Search code examples
multithreadingperformancedelphivcltiming

Can code running in a background thread be faster than in the main VCL thread in Delphi?


If anybody has had a lot of experience timing code running on the main VCL thread vs a background thread, I'd like to get an opinion. I have some code that does some heavy string processing running in my Delphi 6 application on the main thread. Each time I run an operation, the time for each operation hovers around 50 ms on a single thread on my i5 Quad core. What makes me really suspicious is that the same code running on an old Pentium 4 that I have, shows the same time for the operation when usually I see code running about 4 times slower on the Pentium 4 than the Quad Core. I am beginning to wonder if the code might be consuming significantly less time than 50 ms but that there's something about the main VCL thread, perhaps Windows message handling or executing Windows API calls, that is creating an artificial "floor" for the operation. Note, an operation is triggered by an incoming request on a socket if that matters, but the time measurement does not take place until the data is fully received.

Before I undertake the work of moving all the code on to a background thread for testing, I am wondering if anyone has any general knowledge in this area? What have your experiences been with code running on and off the main VCL thread? Note, the timing measurements are being done when there is absolutely no user triggered activity going on during the tests.

I'm also wondering if raising the priority of the thread to just below real-time would do any good. I've never seen much improvement in my run times when experimenting with those flags.

-- roschler


Solution

  • Without simple source code to reproduce the issue, and how you are timing your threads, it will be difficult to understand what occurs in your software.

    Sounds definitively like either:

    • An Architecture issue - how are your threads defined?
    • A measurement issue - how are you timing your threads?
    • A typical scaling issue of both the memory manager and the RTL string-related implementation.
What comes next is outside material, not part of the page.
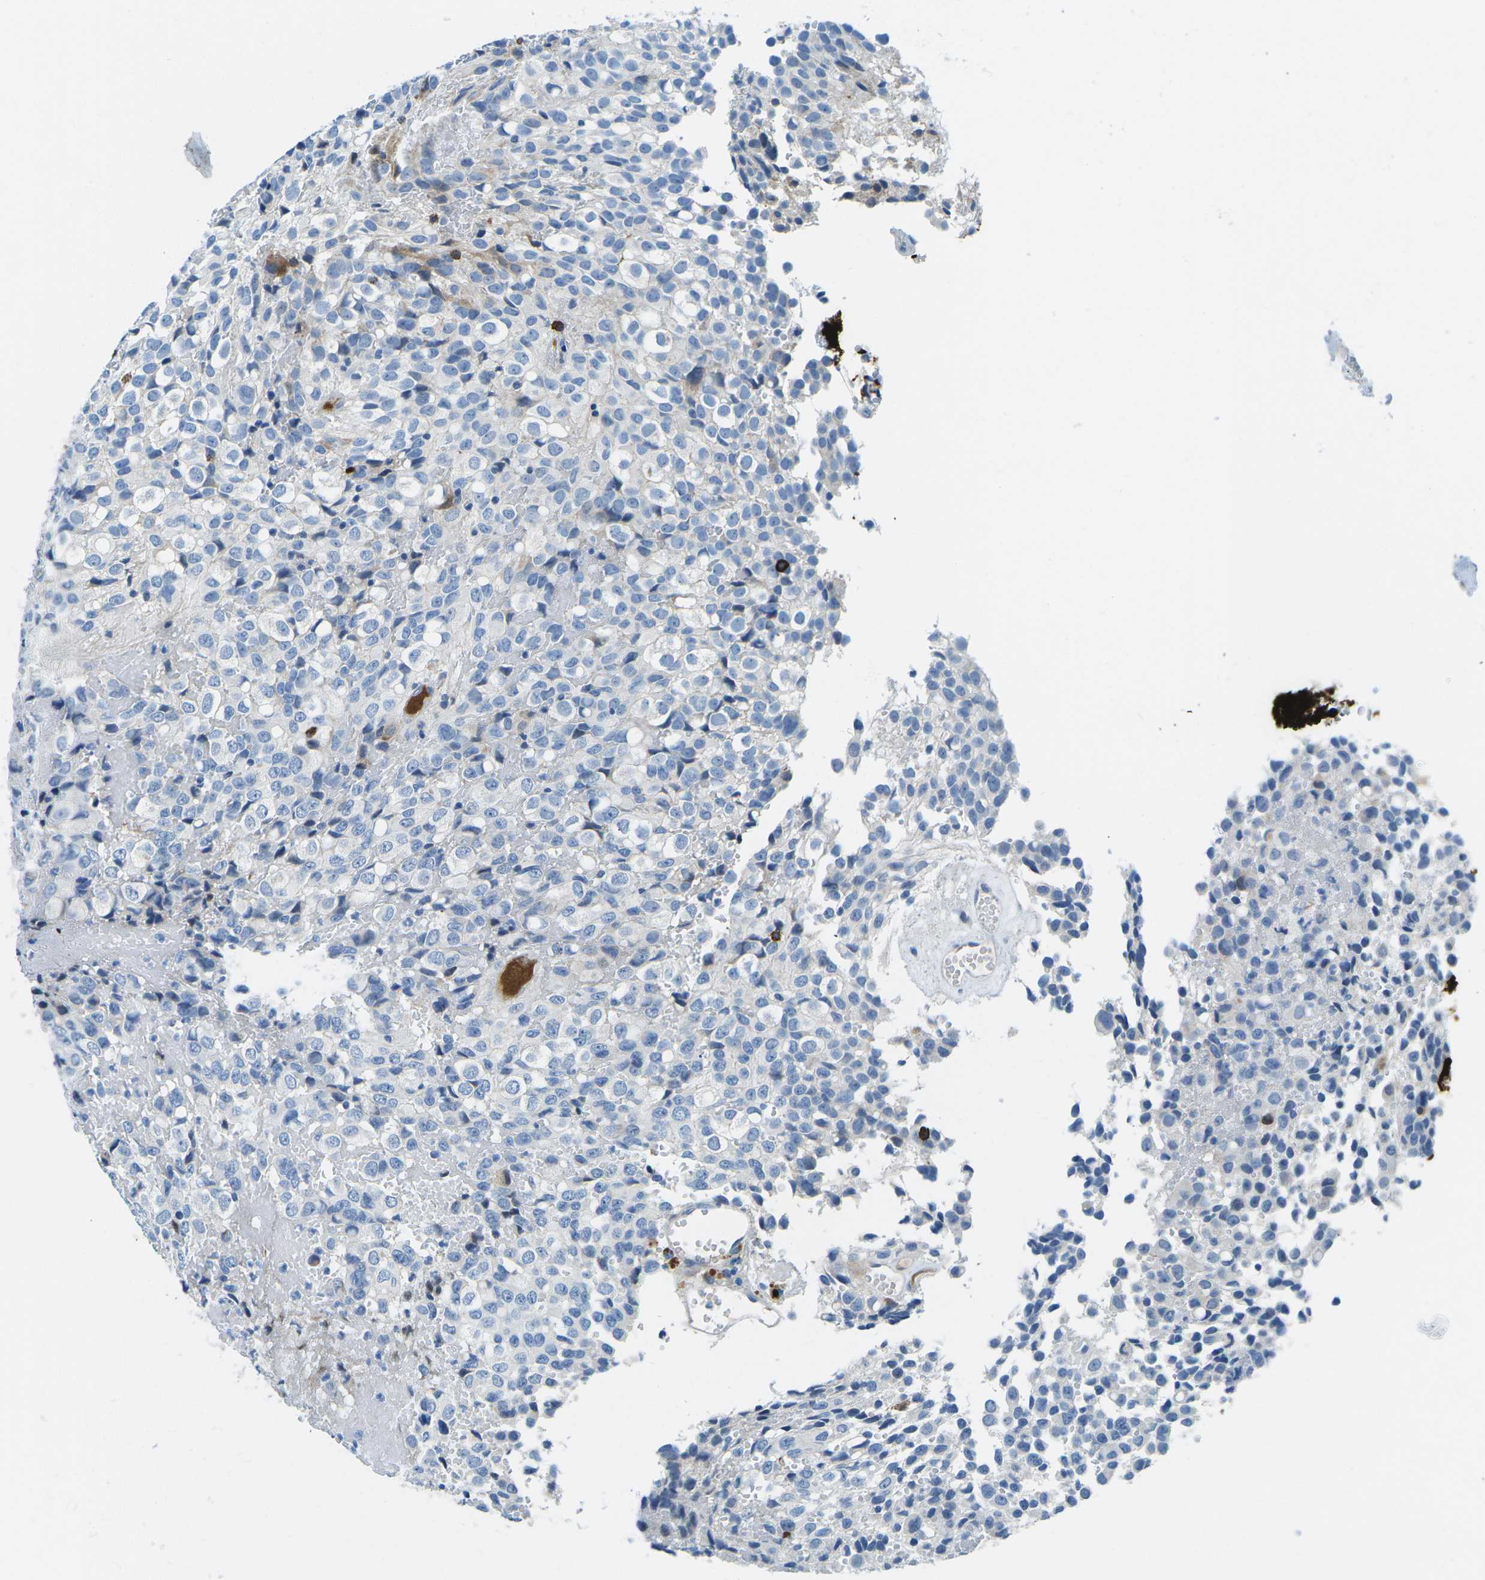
{"staining": {"intensity": "negative", "quantity": "none", "location": "none"}, "tissue": "glioma", "cell_type": "Tumor cells", "image_type": "cancer", "snomed": [{"axis": "morphology", "description": "Glioma, malignant, High grade"}, {"axis": "topography", "description": "Brain"}], "caption": "This is an IHC image of malignant high-grade glioma. There is no expression in tumor cells.", "gene": "CFB", "patient": {"sex": "male", "age": 32}}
    About the latest point, consider this:

    • The current memory manager (FastMM4) is not scaling well on multi-core CPU; try with a per-thread memory manager, like our experimental SynScaleMM - note e.g. that the Free Pascal Compiler team has written a new scaling MM from scratch recently, to avoid such issue;
    • Try changing the string process implementation to avoid memory allocation (use static buffers), and string reference-counting (every string reference counting access produces a LOCK DEC/INC which do not scale so well on multi-code CPU - use per-thread char-level process, using e.g. PChar on static buffers instead of string).

    I'm sure that without string operations, you'll find that all threads are equivalent.

    In short: neither the current Delphi MM, neither the current string implementation scales well on multi-core CPU. You just found out a known issue of the current RTL. Read this SO question.